Given request 1: Print the passage from the fuzzy search guide word for word, starting at "Depending on your" and ending at "time and effort.".
Given request 2: According to the fuzzy search guide, what does SEON include in search results by default?

Provided text:
========================================================================

Optimize screening with fuzzy search

Updated on 03.12.25

8 minutes to read

Copy link

Overview

SEON's AML tools help KYC and MLRO officers in their fight against fincrime and money laundering through configurable, real-time screening.

Run quick checks with simple search or use complex search to hone in on the correct person or entity.
You can also use exact search or fuzzy search and sift through data quickly with SEON’s relevancy score system.

Complex search

Complex search (also known as multi-faceted search) allows you to add several distinct data types to your search queries. You can add a country and date of birth (DOB) to your search term to enhance search results.

By default, SEON includes all name matches in your search results, regardless of date of birth and country. This ensures sanctioned individuals or criminals aren’t overlooked due to incomplete information in official databases. However, by using the date-of-birth and country filter settings, you can reduce false positives by filtering out mismatching results.

How fuzzy search works

Fuzzy search is a search algorithm that uses approximate string matching to find results similar to, but not exactly the same as, your search query. It helps you identify risky customers and users when exact matches fail.

Depending on your settings, fuzzy search will serve results similar to your original search query alongside any exact matches. This can help you catch high-risk individuals who'd otherwise fall through the cracks and save your MLRO officers time and effort.

Working on a global scale, as most online businesses do, you'll quickly encounter names originating from different writing systems. Transliteration – transferring written text between writing systems, for example, from Cyrillic or Arabic script to Latin characters – can quickly become a problem.

The results of transliteration depend on the languages involved. For example, Hungarian, Portuguese and English all have different rules for recoding the letters of other writing systems, while each uses the Latin alphabet. That's how Japan's historic capital becomes Kiotó, Quioto, or Kyoto, respectively. You can probably guess how easily that can cause a problem with names in AML checks.

Then there’s the issue of name variants or slightly different spellings of the same name. For example, the name Igor has a less common spelling, Ygor.

Benefits of using different fuzzy profiles

Supports a risk-based approach: Configure multiple fuzzy screening profiles to match different customer segments, products or geographies — ensuring screening sensitivity aligns with the specific level of risk.
Greater flexibility and control: Adjust matching thresholds, data sources, and search parameters to fine-tune results for each use case, from low-risk retail customers to high-value corporate clients.
Reduced false positives: Optimize matching rules per profile to minimize irrelevant alerts while maintaining a strong detection capability.
Improved operational efficiency: Automate screening with pre-defined profiles, saving time and reducing manual review efforts for compliance teams.
Enhanced compliance accuracy: Ensure your screening process consistently meets internal policies and regulatory expectations by tailoring profiles to distinct regulatory environments or risk appetites.
Faster adaptation to regulatory change: Quickly update or create new profiles in response to evolving compliance requirements or emerging risk patterns.
Data-driven decision-making: Gain clearer insights by comparing results across different fuzzy settings to continuously refine and improve your screening strategy.

========================================================================

Data items:
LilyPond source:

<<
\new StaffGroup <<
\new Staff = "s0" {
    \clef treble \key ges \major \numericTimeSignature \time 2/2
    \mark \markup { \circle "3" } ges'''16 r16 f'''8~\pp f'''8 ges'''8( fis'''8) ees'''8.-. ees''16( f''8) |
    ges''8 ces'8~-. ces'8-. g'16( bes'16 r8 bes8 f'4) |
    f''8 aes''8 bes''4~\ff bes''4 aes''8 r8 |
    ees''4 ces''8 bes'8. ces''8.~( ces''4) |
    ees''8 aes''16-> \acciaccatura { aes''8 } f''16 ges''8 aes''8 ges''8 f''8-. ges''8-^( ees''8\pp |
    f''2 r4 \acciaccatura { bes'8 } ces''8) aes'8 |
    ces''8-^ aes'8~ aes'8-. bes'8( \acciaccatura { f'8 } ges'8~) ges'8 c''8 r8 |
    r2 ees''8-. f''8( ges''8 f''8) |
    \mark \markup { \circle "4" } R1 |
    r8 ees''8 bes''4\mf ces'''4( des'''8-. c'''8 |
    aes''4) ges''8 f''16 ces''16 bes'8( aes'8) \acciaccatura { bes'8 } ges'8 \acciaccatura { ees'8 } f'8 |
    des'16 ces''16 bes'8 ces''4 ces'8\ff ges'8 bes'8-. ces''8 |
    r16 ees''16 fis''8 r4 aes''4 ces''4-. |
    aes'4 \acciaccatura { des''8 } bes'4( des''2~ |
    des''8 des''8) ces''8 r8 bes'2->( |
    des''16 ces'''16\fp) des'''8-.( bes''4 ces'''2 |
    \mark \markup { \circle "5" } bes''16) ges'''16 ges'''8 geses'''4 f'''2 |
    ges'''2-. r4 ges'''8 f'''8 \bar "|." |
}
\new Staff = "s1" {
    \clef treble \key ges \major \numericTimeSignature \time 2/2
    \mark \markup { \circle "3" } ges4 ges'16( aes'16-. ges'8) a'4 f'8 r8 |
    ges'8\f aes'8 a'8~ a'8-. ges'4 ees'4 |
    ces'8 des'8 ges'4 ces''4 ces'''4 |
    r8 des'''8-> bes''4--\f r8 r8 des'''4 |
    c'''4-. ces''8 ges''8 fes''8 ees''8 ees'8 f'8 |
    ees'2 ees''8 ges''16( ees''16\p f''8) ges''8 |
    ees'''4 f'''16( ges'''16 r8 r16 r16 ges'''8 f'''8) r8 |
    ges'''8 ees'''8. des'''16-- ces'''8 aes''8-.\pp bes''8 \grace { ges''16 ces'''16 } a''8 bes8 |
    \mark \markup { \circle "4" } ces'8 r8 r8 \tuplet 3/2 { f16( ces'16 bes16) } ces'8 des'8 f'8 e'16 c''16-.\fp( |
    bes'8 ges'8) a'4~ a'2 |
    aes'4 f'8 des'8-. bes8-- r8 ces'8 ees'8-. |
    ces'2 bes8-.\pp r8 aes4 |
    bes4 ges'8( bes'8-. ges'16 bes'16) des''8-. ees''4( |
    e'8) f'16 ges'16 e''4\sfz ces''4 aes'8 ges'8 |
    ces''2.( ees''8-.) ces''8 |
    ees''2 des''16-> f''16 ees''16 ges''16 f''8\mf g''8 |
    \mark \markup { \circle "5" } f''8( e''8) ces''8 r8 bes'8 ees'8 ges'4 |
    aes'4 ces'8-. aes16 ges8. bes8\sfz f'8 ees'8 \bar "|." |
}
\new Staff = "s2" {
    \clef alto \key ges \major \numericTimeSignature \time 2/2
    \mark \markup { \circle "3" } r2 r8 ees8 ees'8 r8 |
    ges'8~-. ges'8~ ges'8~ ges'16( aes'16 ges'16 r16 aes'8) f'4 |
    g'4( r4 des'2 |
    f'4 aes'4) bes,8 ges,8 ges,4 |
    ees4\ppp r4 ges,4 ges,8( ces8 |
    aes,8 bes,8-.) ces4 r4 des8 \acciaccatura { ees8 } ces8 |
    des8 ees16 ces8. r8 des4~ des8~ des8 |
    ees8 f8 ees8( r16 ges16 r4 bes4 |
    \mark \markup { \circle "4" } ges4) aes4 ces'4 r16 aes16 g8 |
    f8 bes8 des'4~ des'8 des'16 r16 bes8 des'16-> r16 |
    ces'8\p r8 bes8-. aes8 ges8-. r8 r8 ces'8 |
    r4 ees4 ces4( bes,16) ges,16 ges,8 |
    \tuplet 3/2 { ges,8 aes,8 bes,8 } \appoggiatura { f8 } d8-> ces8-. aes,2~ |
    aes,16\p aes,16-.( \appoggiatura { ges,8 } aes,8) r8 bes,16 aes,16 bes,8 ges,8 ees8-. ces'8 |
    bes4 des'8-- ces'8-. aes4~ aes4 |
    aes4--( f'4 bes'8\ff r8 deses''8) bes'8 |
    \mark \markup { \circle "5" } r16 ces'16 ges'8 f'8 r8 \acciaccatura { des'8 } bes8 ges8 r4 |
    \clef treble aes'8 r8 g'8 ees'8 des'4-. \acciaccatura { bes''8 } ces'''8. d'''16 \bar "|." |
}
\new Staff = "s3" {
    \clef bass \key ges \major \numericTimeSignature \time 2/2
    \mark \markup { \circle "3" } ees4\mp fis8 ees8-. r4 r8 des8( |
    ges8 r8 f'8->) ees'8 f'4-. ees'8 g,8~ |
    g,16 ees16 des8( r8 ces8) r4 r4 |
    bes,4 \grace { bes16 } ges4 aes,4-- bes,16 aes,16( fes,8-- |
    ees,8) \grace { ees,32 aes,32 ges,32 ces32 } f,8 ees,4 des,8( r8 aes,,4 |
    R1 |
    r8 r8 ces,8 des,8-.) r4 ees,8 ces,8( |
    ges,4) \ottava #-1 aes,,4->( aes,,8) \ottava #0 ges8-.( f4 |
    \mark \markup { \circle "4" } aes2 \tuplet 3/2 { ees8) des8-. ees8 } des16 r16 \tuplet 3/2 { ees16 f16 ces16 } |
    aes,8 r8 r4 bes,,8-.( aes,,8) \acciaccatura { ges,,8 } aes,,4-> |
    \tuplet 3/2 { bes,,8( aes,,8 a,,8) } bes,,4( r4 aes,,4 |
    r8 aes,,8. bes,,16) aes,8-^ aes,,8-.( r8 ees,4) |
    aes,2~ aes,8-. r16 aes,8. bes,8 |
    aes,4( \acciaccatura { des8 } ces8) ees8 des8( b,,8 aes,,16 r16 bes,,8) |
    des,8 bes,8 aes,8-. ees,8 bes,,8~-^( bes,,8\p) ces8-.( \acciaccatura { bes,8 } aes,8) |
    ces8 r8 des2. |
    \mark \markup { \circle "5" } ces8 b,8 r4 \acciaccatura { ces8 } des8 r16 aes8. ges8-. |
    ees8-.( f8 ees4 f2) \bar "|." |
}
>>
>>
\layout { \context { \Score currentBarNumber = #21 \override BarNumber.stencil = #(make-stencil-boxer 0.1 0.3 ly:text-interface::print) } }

========================================================================

Expected output 1:
Depending on your settings, fuzzy search will serve results similar to your original search query alongside any exact matches. This can help you catch high-risk individuals who'd otherwise fall through the cracks and save your MLRO officers time and effort.

Expected output 2: All name matches, regardless of date of birth and country.